Nous sommes venus aussi en Haïti pour rencontrer une collégienne, correspondante des lycéens de Saint-Vincent de Paul à Algrange. Nous la retrouverons à l'école mixte Saint-Alphonse.
Ce que nous ignorions, c'est qu'elle se trouve à la Cité Soleil, l'un des quartiers les plus dangereux de Port-au-Prince. Nous nous sommes organisés, Georges Toussaint, le directeur, nous accompagnera dans le 4X4 de Dieu...nous sommes donc protégés. Le temps de descendre de Meyotte et de passer les bouchons, de récupérer le directeur et nous entrons dans la Cité Soleil qui paraît bien tranquille. Nous passons un petit groupe que Georges salue, c'est l'un des gangs de la cité.
Puis nous longeons le pick-up du chef de gang du quartier avant d'entrer dans l'école où nous sommes en sécurité.
La cité nous donne une image de propreté, par rapport à d'autres secteurs de l'agglomération de Port-au-Prince. Les maisons sont en brique mais celles en taule ne sont pas bien loin. Nous arrivons en peine récréation.
Surprise, les élèves portent un uniforme, comme partout en Haïti, mais un uniforme mauve...grenat pour le pantalon au pli parfait, chemise blanche et cravate pour les garçons, jupe écossaise pour les filles. L'accueil est chaleureux.
Georges, le directeur est un enfant de la cité qui après en être parti avec ses parents est revenu pour y travailler. Le ticket de sortie du bidonville pour tous ces jeunes, c'est l'éducation.
L'association SOS enfants finance, avec d'autres partenaires, la reconstruction de Saint-Joseph qui s'est effondrée lors du tremblement de terre et organise le parrainage des élèves par des établissements scolaires, familles ou individuels français.

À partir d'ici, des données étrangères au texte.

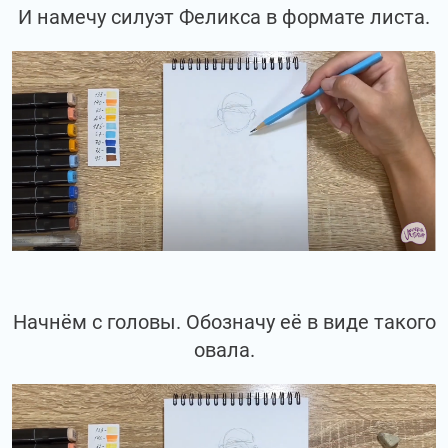
И намечу силуэт Феликса в формате листа.
Начнём с головы. Обозначу её в виде такого
овала.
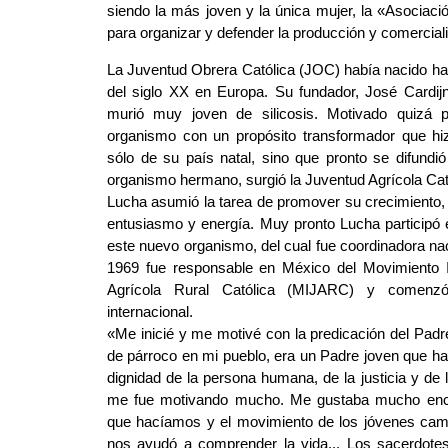
siendo la más joven y la única mujer, la «Asociac
para organizar y defender la producción y comerciali
La Juventud Obrera Católica (JOC) había nacido hac
del siglo
XX en Europa. Su fundador, José Cardijn
murió muy joven de silicosis. Motivado quizá po
organismo con un propósito transformador que hiz
sólo de su país natal, sino que pronto se difundió
organismo hermano, surgió la Juventud Agrícola Cat
Lucha asumió la tarea de promover su crecimiento, 
entusiasmo y energía. Muy pronto Lucha participó 
este nuevo organismo, del cual fue coordinadora na
1969 fue responsable en México del Movimiento In
Agrícola Rural Católica (MIJARC) y comenzó 
internacional.
«Me inicié y me motivé con la predicación del Padr
de párroco en mi pueblo, era un Padre joven que ha
dignidad de la persona humana, de la justicia y de l
me fue motivando mucho. Me gustaba mucho encont
que hacíamos y el movimiento de los jóvenes camp
nos ayudó a comprender la vida... Los sacerdote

Une partie des bâtiments sont tout neufs. Après avoir fait le tour des classes, nous retrouvons Darline qui correspond avec le lycée mosellan. A Algrange on nous a dit qu'elle avait 13 ou 14 ans, le directeur pense qu'elle en a 16, Darline nous annonce qu'elle vient d'avoir 18 ans. Elle est en 9ème (4ème chez nous). Elle n'a pas été scolarisée pendant plusieurs années et rattrape son retard. Motivée, elle souhaite devenir infirmière.
Nous passerons 3 heures dans l'établissement. Ils nous chantent la bataille de Reichshoffen version haïtienne, commémorant celle de Vertières, du 18 novembre 1803 lorsque les troupes napoléoniennes ont été battues. Georges est presque gêné de nous le rappeler. Nous lui précisons que nous n'en prenons pas ombrage et que cette défaite est totalement oubliée en France. Il est temps de quitter la Cité Soleil, une ville dans la ville. Impossible de connaître le nombre de ses habitants qui se chiffre en centaines de milliers.

Totalement abandonnée par le régime, elle vit grâce à l'aide internationale. Il faut ajouter que ses habitants sont parfois « engagés » et rémunérés par certains partis politiques pour semer le trouble en ville. Escortés par le censeur de l'école qui est assis à la droite de Dieu, nous quittons la cité pour revenir vers le Champ de Mars, où en face de la défunte ambassade de France, à terre depuis le tremblement de terre, on vient manger le poulet grillé, à déguster dans la rue et réputé comme le meilleur de Port-au-Prince. Nous pensions voir le drapeau français en berne durant ces journées de deuil national mais comme la nouvelle ambassade n'est pas encore reconstruite, il n'y a pas de toit visible depuis la route.
Nous poursuivons avec la visite de l'incontournable Musée du Panthéon National Haïtien, le Mupanah avec les bustes des fondateurs de la république et plusieurs siècles d'histoire évoqués dans une demi-douzaine de salles.
Nous sommes impressionnés par l'ancre originale de la Santa Maria de Christophe Colomb qui s'est échoué sur les côtes haïtiennes. Après le tour officiel avec Christophe le guide, nous continuons à enregistrer avec Maritou, archiviste octogénaire du musée qui a connu personnellement une bonne partie des présidents des dernières décennies dont Papy et Baby Doc ainsi que le terrible père Aristide qui instrumentalise selon elle, plusieurs candidats aux présidentielles.
C'est le dernier dîner dans notre maison Soleil avec un excellent maïs haricots collés préparé par Rosematte, accompagné d'un merlot chilien que nous avons acheté dans notre supermarché préféré pour fêter notre départ.
Demain matin, départ pour le sud. Jacmel où nous passerons les dernières journées en bord de mer des Antilles.